Exercise - Everything from the first line of the records below through the line containing "プラン30日間無料体験で試す" is to be retyped exactly; leave out the rest.

Task input -
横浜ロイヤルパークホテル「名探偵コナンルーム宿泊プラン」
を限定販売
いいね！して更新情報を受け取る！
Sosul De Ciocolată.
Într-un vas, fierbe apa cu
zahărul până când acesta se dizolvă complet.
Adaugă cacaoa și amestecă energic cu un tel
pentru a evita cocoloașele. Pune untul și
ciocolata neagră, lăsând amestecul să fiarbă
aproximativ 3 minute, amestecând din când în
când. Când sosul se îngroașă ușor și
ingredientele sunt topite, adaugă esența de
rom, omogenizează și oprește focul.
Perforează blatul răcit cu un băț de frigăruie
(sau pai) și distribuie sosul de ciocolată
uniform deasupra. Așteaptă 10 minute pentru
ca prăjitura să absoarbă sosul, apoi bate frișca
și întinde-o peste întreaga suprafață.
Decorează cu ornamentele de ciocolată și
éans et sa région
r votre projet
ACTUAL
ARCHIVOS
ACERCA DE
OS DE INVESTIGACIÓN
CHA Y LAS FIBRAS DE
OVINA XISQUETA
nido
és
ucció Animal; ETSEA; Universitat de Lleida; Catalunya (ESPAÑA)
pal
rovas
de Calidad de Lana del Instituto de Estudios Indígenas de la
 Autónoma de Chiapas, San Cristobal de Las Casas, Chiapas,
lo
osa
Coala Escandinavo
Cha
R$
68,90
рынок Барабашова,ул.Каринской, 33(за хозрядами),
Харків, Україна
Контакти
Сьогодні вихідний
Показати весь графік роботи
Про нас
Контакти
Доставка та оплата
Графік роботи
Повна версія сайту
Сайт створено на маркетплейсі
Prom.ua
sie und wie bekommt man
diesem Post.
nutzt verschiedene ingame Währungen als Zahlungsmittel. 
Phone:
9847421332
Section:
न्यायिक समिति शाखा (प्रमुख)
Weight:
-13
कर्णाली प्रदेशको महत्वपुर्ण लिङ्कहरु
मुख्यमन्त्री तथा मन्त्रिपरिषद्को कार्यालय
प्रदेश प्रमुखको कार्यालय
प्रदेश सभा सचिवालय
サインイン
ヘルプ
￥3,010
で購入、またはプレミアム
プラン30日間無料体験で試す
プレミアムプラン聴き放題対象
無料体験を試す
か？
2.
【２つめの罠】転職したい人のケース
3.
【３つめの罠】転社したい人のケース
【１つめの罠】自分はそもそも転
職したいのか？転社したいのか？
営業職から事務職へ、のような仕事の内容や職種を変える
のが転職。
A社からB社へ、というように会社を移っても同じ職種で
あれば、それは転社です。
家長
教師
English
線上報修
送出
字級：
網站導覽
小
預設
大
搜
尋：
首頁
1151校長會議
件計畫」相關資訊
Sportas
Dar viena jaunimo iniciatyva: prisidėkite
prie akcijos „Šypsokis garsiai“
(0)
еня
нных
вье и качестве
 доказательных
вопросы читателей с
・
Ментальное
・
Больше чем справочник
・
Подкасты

Exercise answer -
横浜ロイヤルパークホテル「名探偵コナンルーム宿泊プラン」
を限定販売
いいね！して更新情報を受け取る！
Sosul De Ciocolată.
Într-un vas, fierbe apa cu
zahărul până când acesta se dizolvă complet.
Adaugă cacaoa și amestecă energic cu un tel
pentru a evita cocoloașele. Pune untul și
ciocolata neagră, lăsând amestecul să fiarbă
aproximativ 3 minute, amestecând din când în
când. Când sosul se îngroașă ușor și
ingredientele sunt topite, adaugă esența de
rom, omogenizează și oprește focul.
Perforează blatul răcit cu un băț de frigăruie
(sau pai) și distribuie sosul de ciocolată
uniform deasupra. Așteaptă 10 minute pentru
ca prăjitura să absoarbă sosul, apoi bate frișca
și întinde-o peste întreaga suprafață.
Decorează cu ornamentele de ciocolată și
éans et sa région
r votre projet
ACTUAL
ARCHIVOS
ACERCA DE
OS DE INVESTIGACIÓN
CHA Y LAS FIBRAS DE
OVINA XISQUETA
nido
és
ucció Animal; ETSEA; Universitat de Lleida; Catalunya (ESPAÑA)
pal
rovas
de Calidad de Lana del Instituto de Estudios Indígenas de la
 Autónoma de Chiapas, San Cristobal de Las Casas, Chiapas,
lo
osa
Coala Escandinavo
Cha
R$
68,90
рынок Барабашова,ул.Каринской, 33(за хозрядами),
Харків, Україна
Контакти
Сьогодні вихідний
Показати весь графік роботи
Про нас
Контакти
Доставка та оплата
Графік роботи
Повна версія сайту
Сайт створено на маркетплейсі
Prom.ua
sie und wie bekommt man
diesem Post.
nutzt verschiedene ingame Währungen als Zahlungsmittel. 
Phone:
9847421332
Section:
न्यायिक समिति शाखा (प्रमुख)
Weight:
-13
कर्णाली प्रदेशको महत्वपुर्ण लिङ्कहरु
मुख्यमन्त्री तथा मन्त्रिपरिषद्को कार्यालय
प्रदेश प्रमुखको कार्यालय
प्रदेश सभा सचिवालय
サインイン
ヘルプ
￥3,010
で購入、またはプレミアム
プラン30日間無料体験で試す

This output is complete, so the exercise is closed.